In the US, until the end of the 1800s, close to 100 percent of animals picked up by animal control agencies were killed, often using brutal means, such as clubbing or mass drowning. In mid-19-century New York City, dogcatchers were paid by the dog and placed up to several hundred stray dogs each day in large cages to drown them in the East River. Animal control was about taking animal life. The fear of zoonotic contamination, especially of rabies, was a powerful motivator to capture and destroy unclaimed companion animals, writes Guenther.

Feeding strays. (Prashant Waydande / Hindustan Times)
Feeding strays. (Prashant Waydande / Hindustan Times)

Later, a combination of moral and religious arguments was used to promote kindness toward animals. Animal shelters began sterilising and vaccinating animals and around 2006 started implanting microchips, which can help reunite lost animals.

Zero Tolerance for Stray Dogs

In India, the idea of free-roaming animals is suddenly being seen as a mark of an uncivilised society, an indicator of economic underdevelopment and a threat to public safety.

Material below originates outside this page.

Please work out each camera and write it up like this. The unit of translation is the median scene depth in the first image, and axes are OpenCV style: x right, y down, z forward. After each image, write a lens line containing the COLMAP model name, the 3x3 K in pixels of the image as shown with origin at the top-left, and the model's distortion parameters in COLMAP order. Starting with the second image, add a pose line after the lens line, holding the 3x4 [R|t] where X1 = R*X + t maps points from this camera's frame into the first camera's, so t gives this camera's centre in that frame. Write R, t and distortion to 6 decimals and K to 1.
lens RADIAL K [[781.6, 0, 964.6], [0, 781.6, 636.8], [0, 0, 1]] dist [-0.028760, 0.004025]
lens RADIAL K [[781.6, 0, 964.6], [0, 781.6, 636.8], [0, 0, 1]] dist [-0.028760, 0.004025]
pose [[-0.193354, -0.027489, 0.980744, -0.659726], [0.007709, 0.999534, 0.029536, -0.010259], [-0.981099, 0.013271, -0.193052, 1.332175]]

However, among these free-roaming animals only stray dogs are the soft targets. In the bustling Noida area where a child killed a pup, and where the call to kill dogs and dog-feeders was reiterated, Singh didn’t notice the famished donkeys and horses – their hind limbs tied together to prevent their escape – fending for themselves. There are also dozens of cows and buffaloes scavenging in garbage dumps. Isn’t this an indicator of economic underdevelopment too?

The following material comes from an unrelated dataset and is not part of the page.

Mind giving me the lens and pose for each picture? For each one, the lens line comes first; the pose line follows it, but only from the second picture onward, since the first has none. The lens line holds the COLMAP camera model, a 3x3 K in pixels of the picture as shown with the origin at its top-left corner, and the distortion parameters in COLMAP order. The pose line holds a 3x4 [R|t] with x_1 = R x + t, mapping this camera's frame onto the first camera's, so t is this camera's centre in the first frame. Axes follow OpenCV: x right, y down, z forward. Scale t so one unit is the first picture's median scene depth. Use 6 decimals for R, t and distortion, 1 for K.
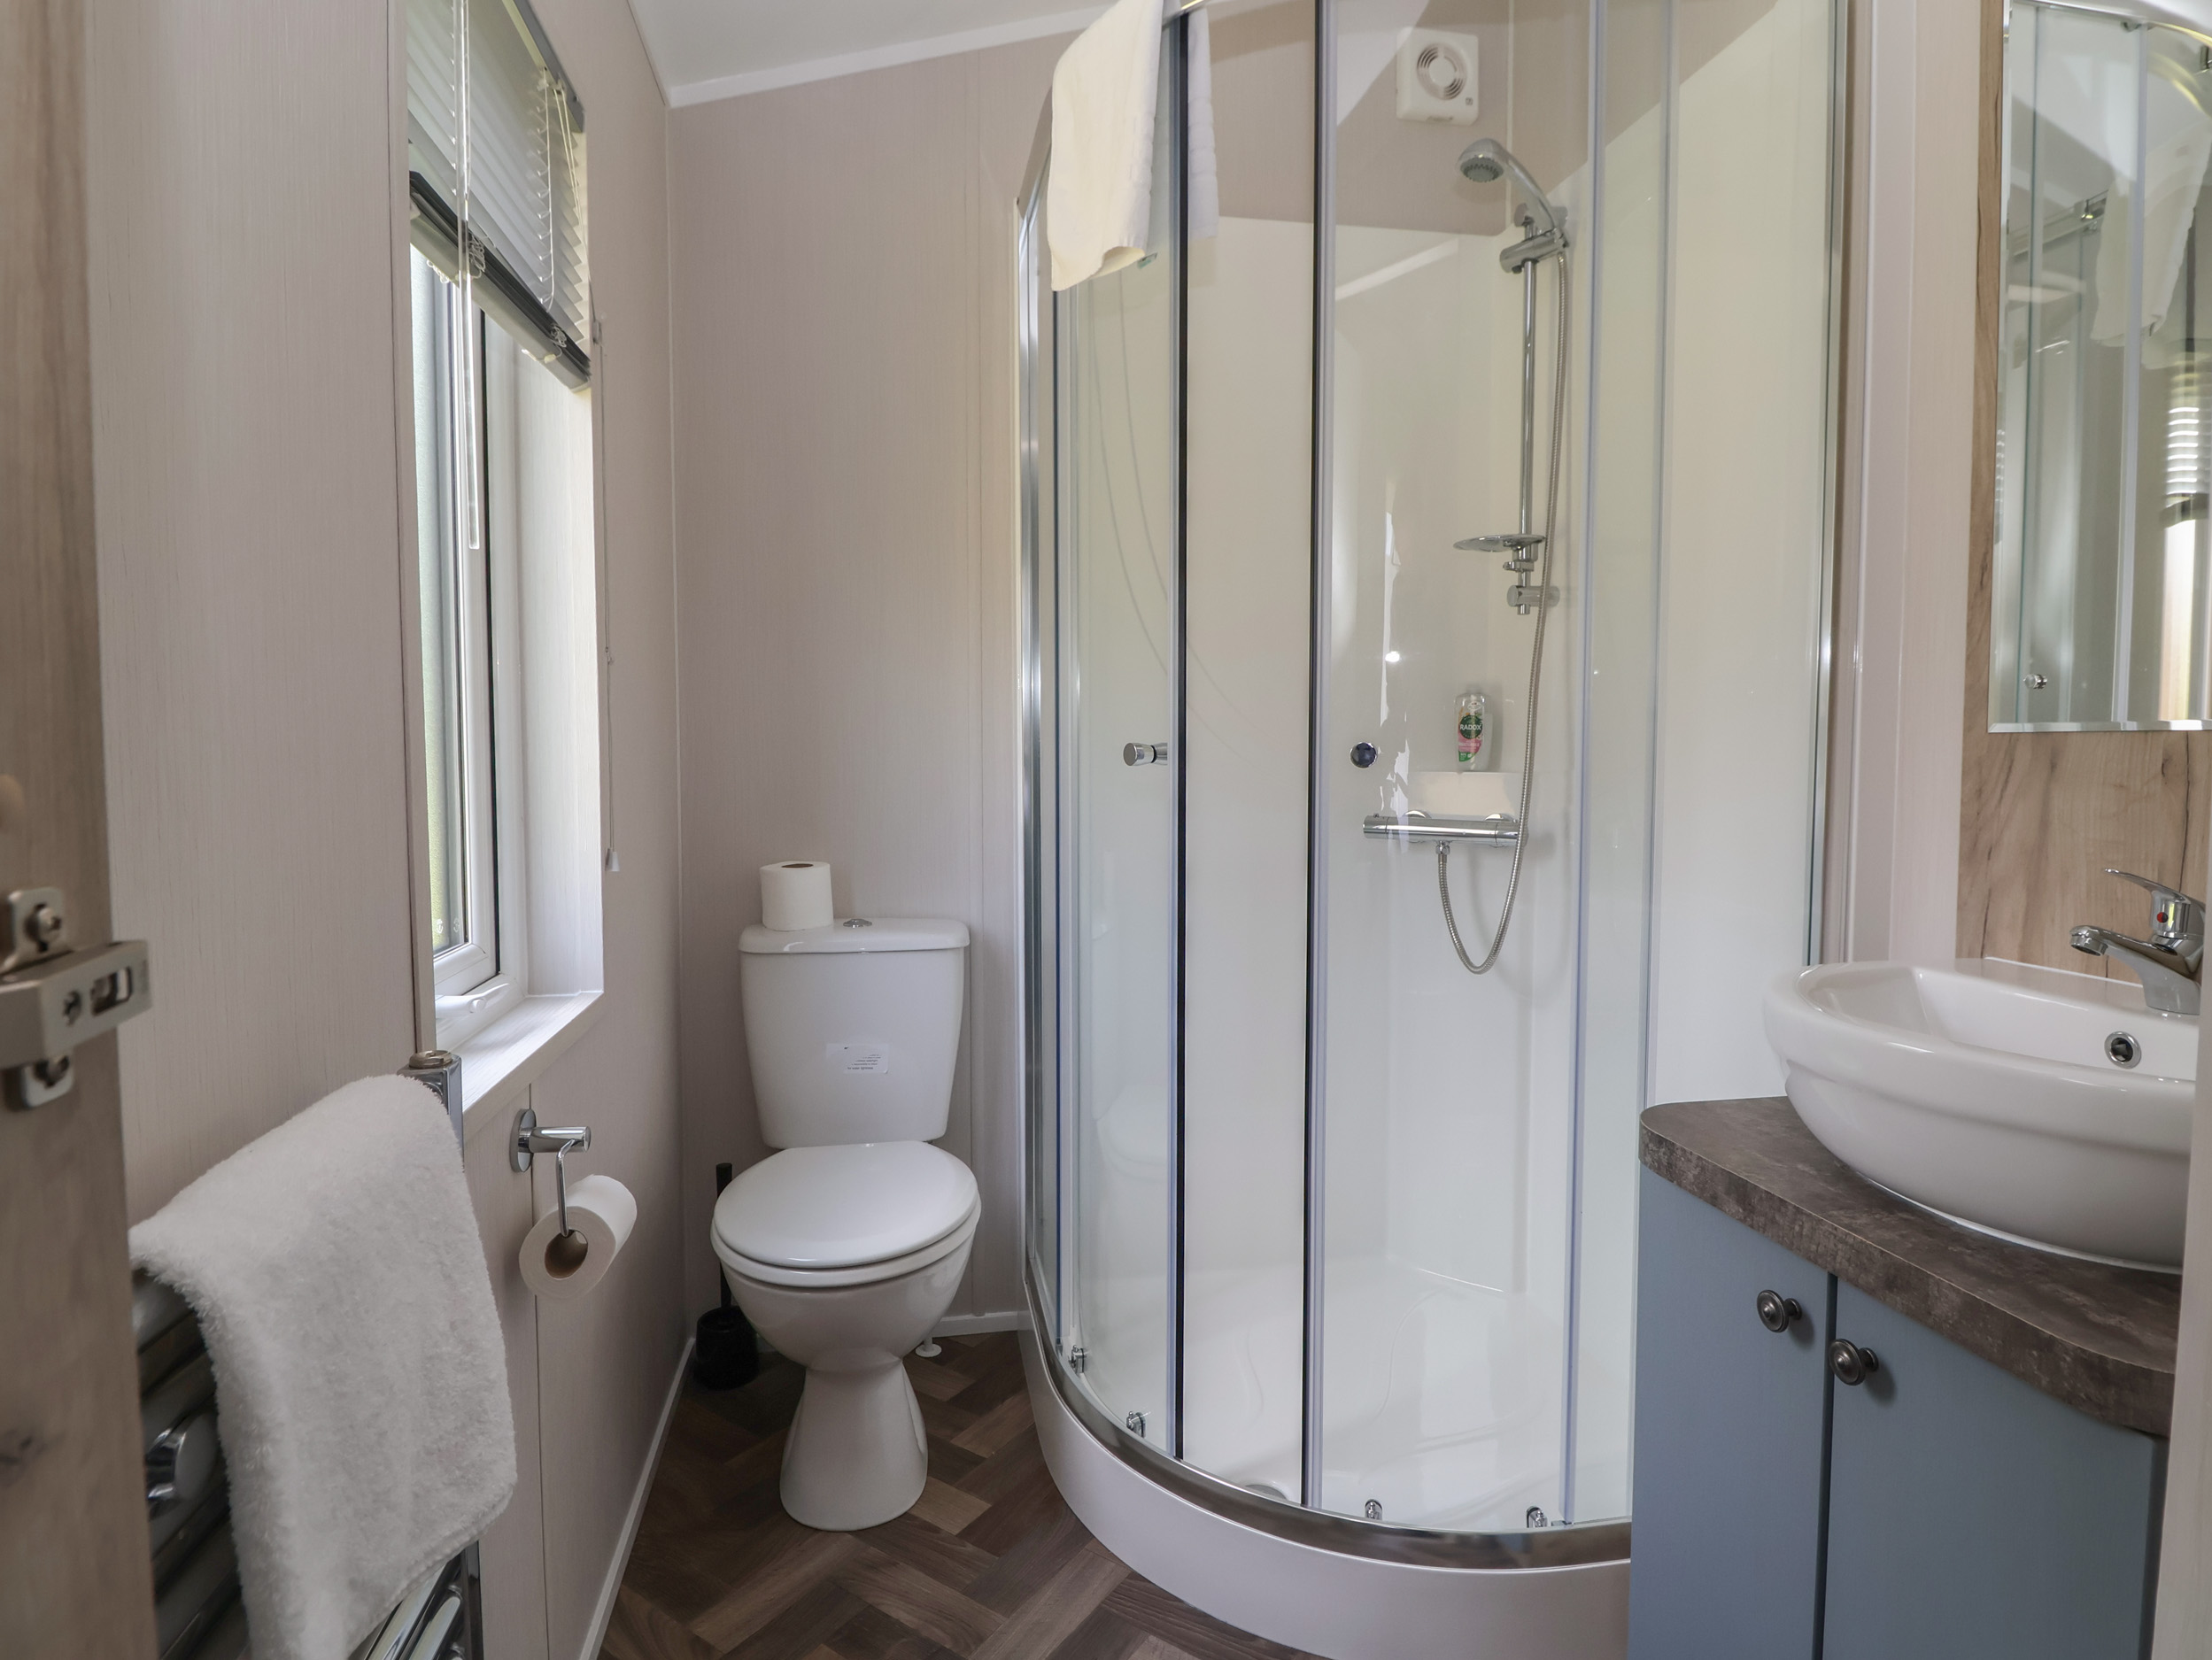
lens RADIAL K [[1177.1, 0, 1096.2], [0, 1177.1, 807.5], [0, 0, 1]] dist [0.003636, -0.014844]
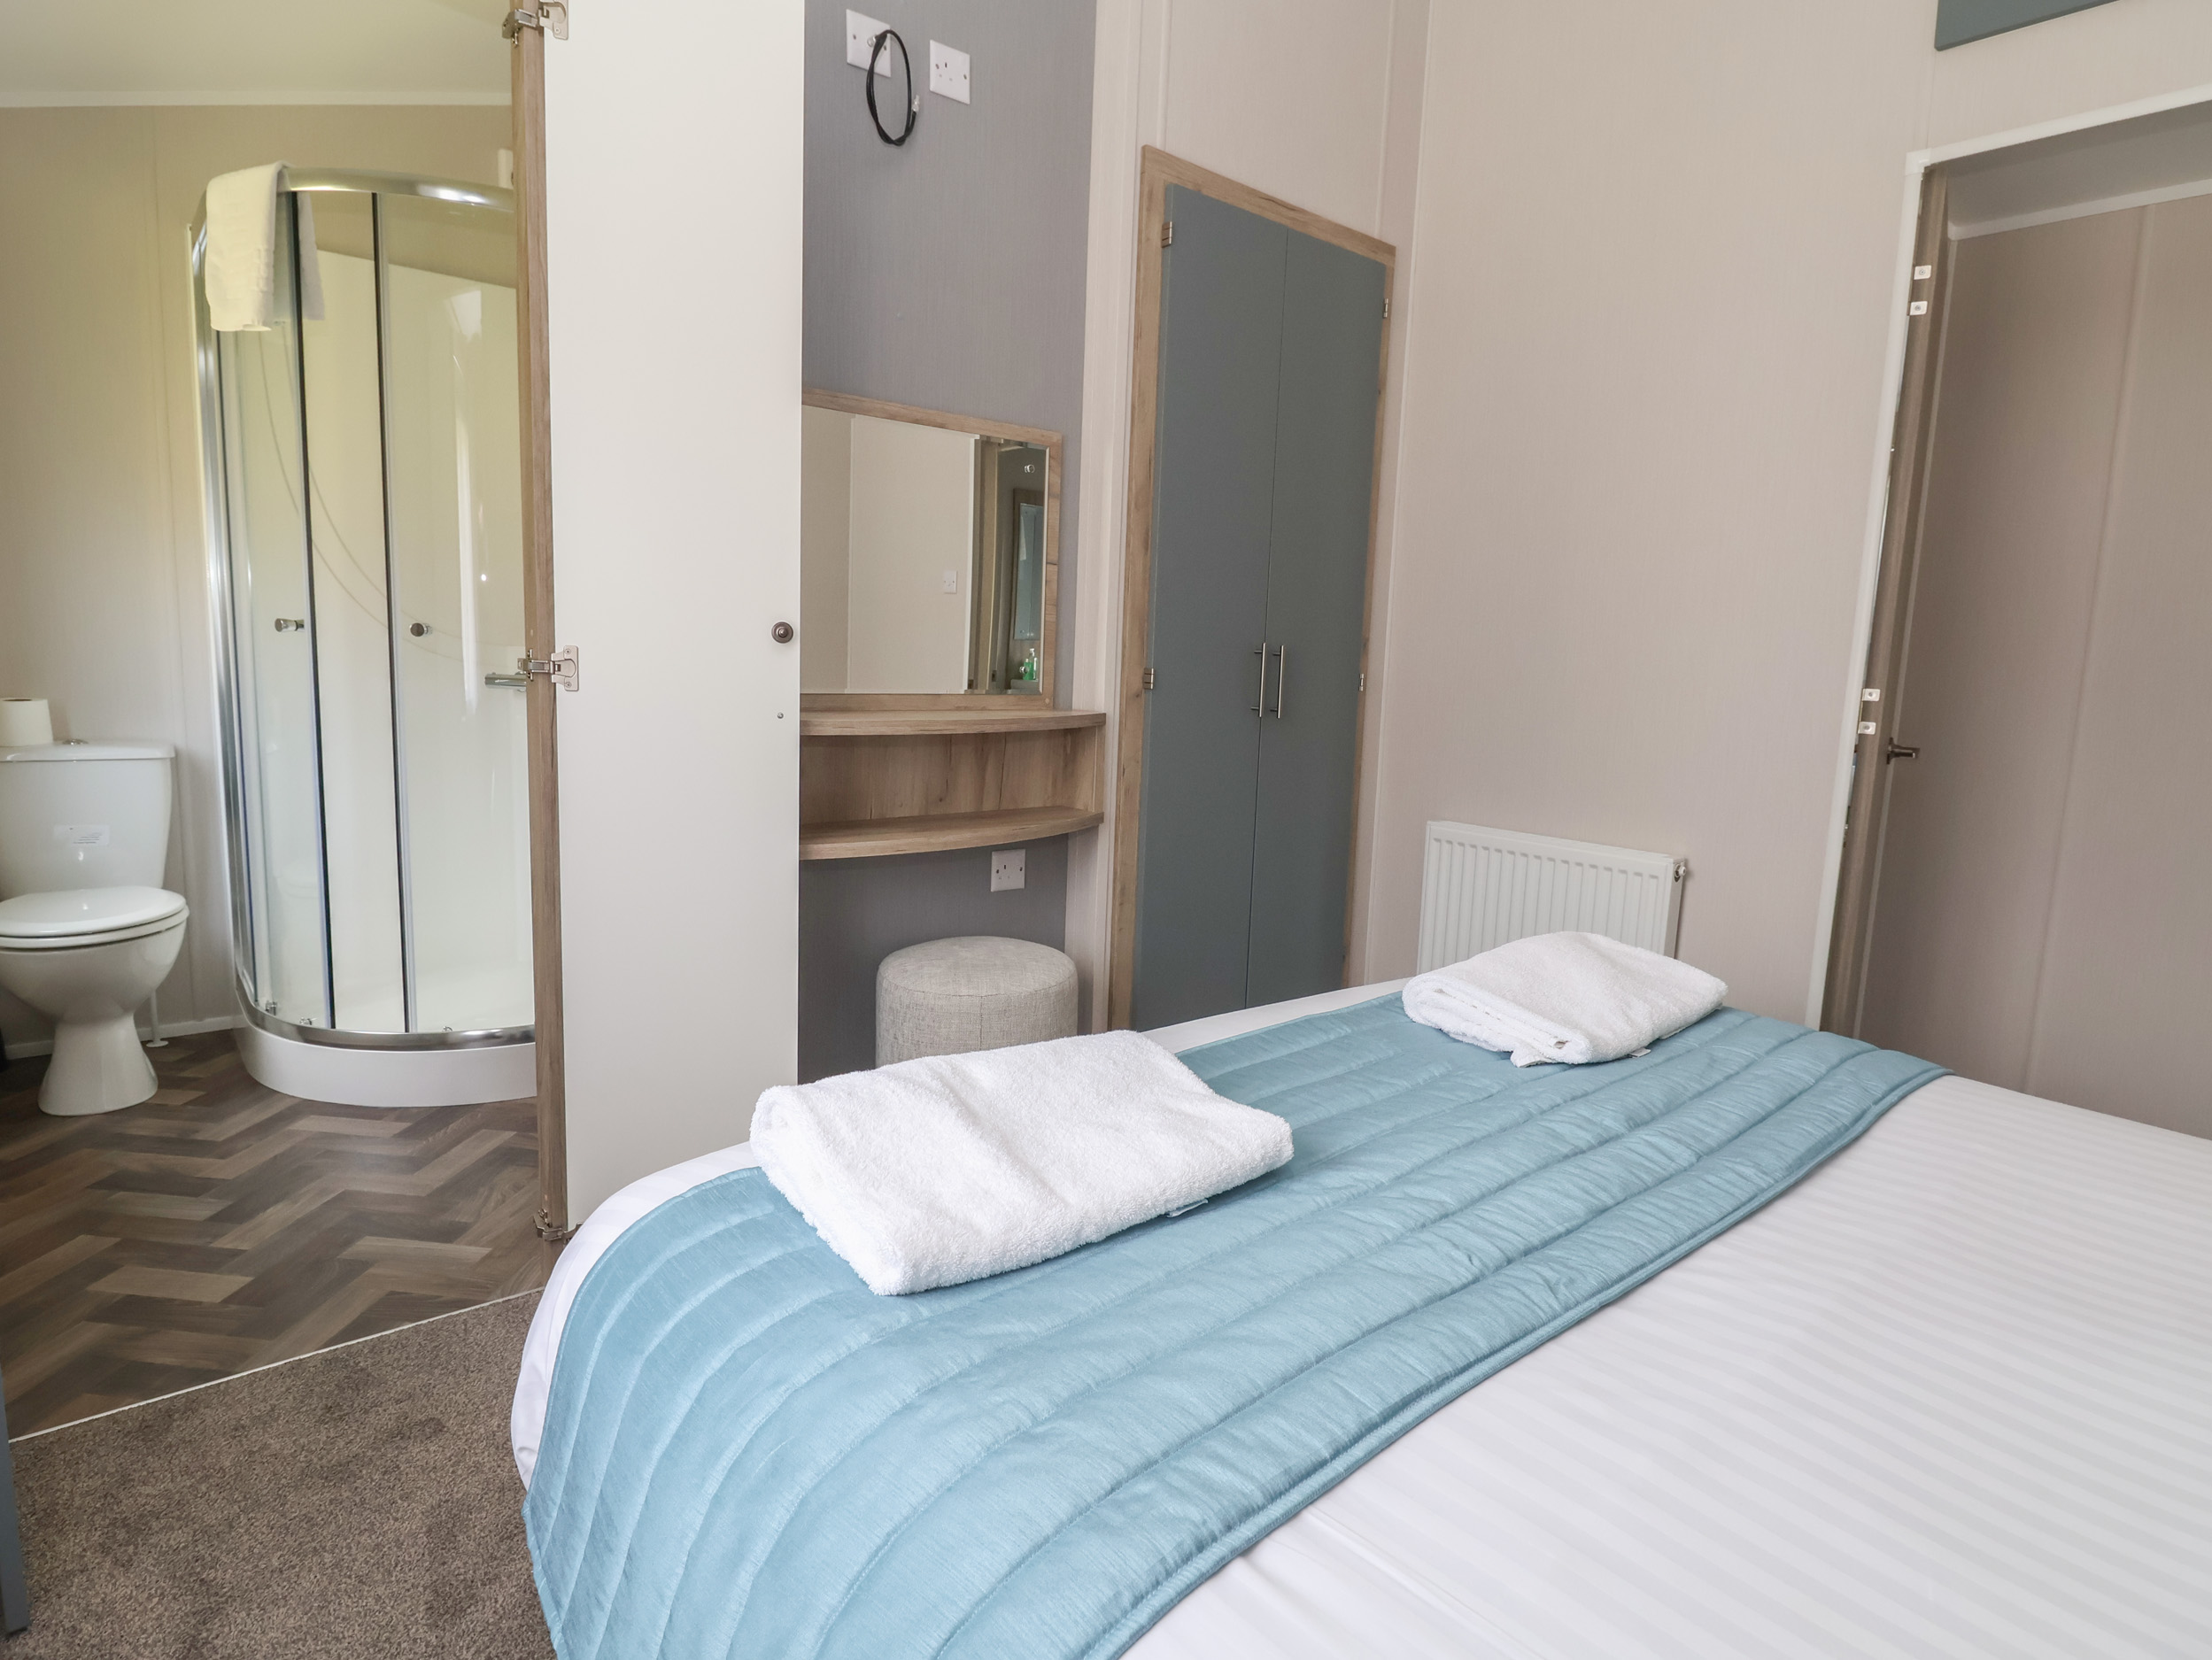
lens RADIAL K [[1177.1, 0, 1096.2], [0, 1177.1, 807.5], [0, 0, 1]] dist [0.003636, -0.014844]
pose [[0.857828, -0.035377, 0.512718, 0.135070], [-0.007140, 0.996711, 0.080717, 0.060303], [-0.513888, -0.072902, 0.854754, -0.902559]]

As Guenther points out this is a classic case of “anthroparchal logic” – asserting human dominance over animals. While in the shelter where the author volunteered, unweaned puppies and kittens were euthanised within hours of their arrival, in India, animal-haters go a step further: mutilate puppies, throw acid on cats, tie crackers on dogs or just run them over for fun.

While it is easy for animal-haters to wish the dogs out of sight, Guenther envisions a world where shelters are unnecessary. This requires a change of hearts and minds, and a world which is a secure place not just for dogs, but for humans too. And, this would be the real indicator of an economically developed and civilised country – not one that kills its community dogs and the kind people who care for them.

Lamat R Hasan is an independent journalist. She lives in New Delhi.